## Task prompt
Answer these questions about the blog post on the Google Dance video:
1. Through what service does the writer say they are working?
2. In which kind of search does the writer say Google has done pretty well?
3. What does the writer think Google could increase the value of for listings tagged as events related?

## Document extract
—————

This was a video from the Google Dance with the Treo – not sure if this will embed properly or not as I’m working via Flickr.
Blogging the conference has been a great way to test some ideas about blog ranking and watch Google struggle to bring the most relevant content into the main search (they’ve done pretty well with blog search, not so well with regular search which will have all the blog content listed in a week or so, basically too late to be all that helpful to users). More importantly the stuff from *this year* will probably be ranked above the SES San Jose 2009 information that is likely what people using that term are searching for effective next year. I’d think they could simply increase the value of ‘freshness’ for listings tagged as events related.

—————

[Dataset items]
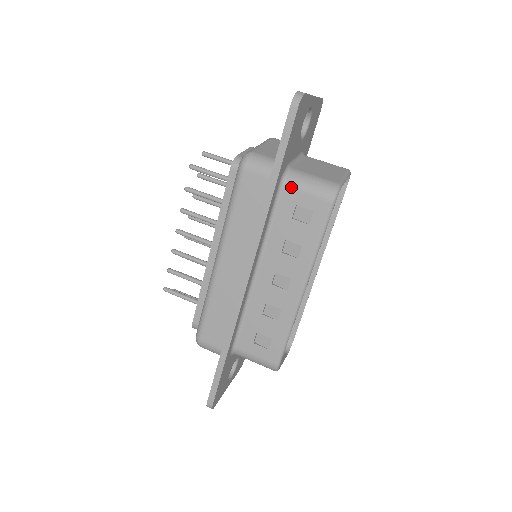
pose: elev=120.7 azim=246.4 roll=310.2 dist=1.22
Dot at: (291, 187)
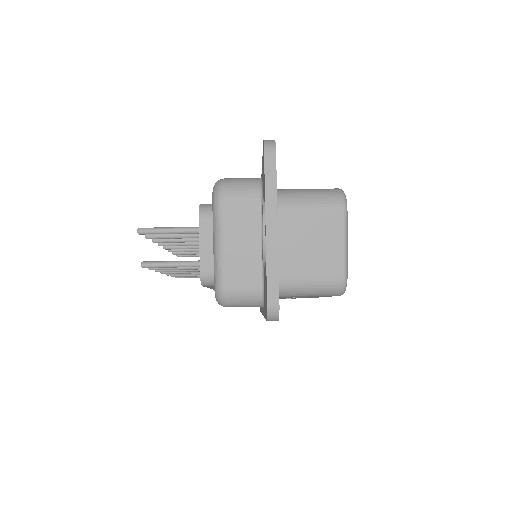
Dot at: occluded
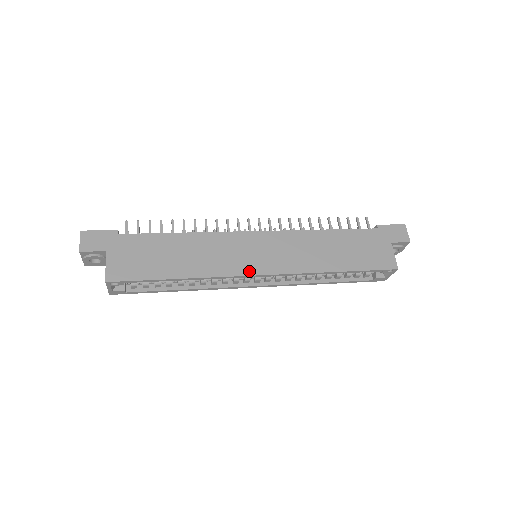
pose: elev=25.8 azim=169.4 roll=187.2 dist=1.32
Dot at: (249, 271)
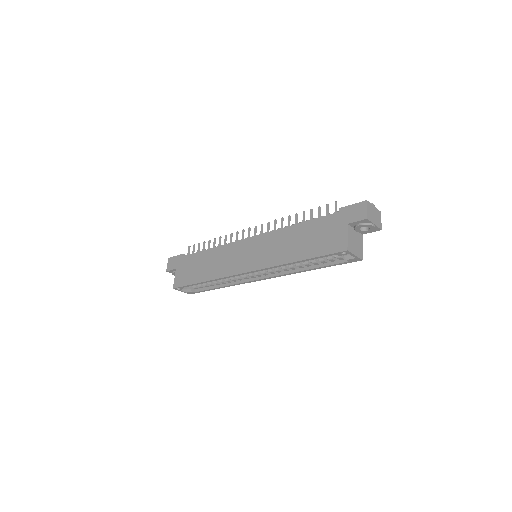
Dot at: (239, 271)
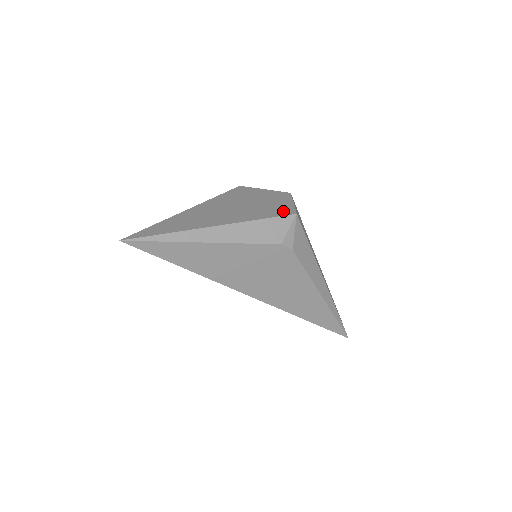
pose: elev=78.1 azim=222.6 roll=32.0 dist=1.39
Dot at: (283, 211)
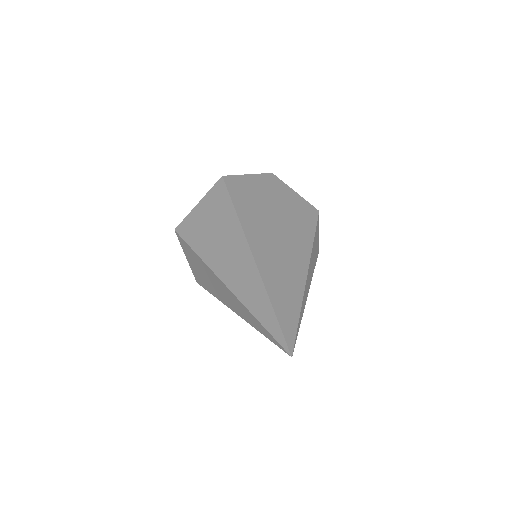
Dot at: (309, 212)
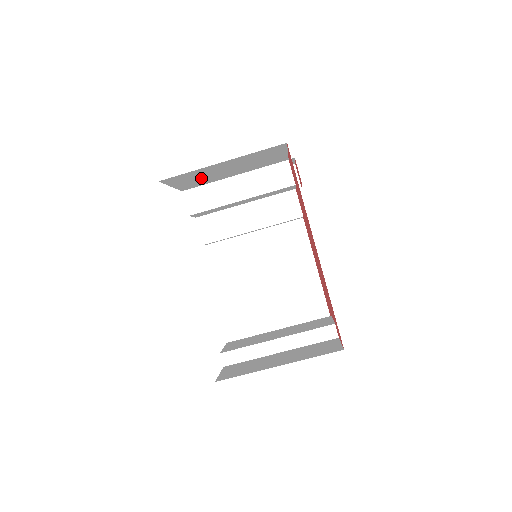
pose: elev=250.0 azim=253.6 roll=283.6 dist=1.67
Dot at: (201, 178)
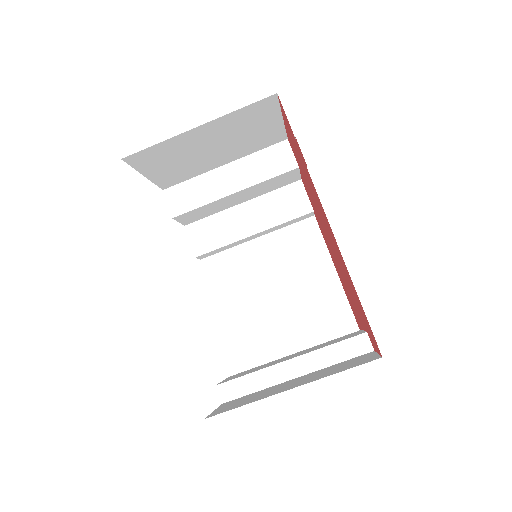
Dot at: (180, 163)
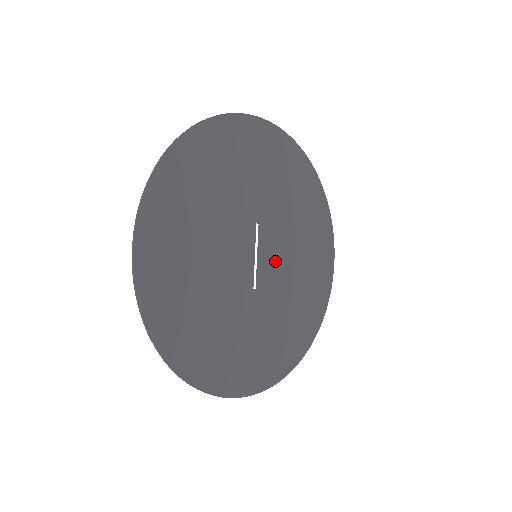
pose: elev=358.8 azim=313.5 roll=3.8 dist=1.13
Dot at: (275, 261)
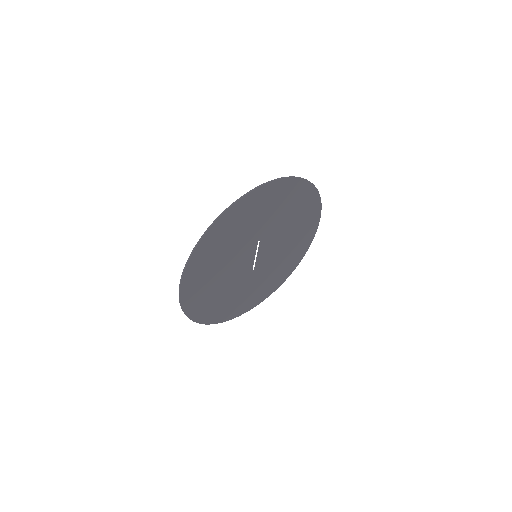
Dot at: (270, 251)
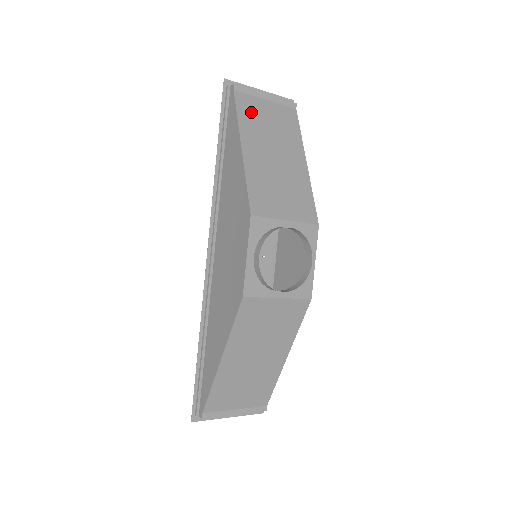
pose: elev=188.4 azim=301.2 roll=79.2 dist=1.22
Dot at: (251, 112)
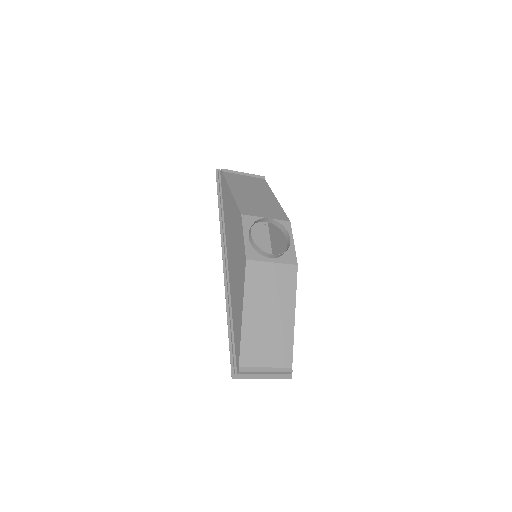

—————

## Completed exercise
1. Flickr
2. Blog search
3. Freshness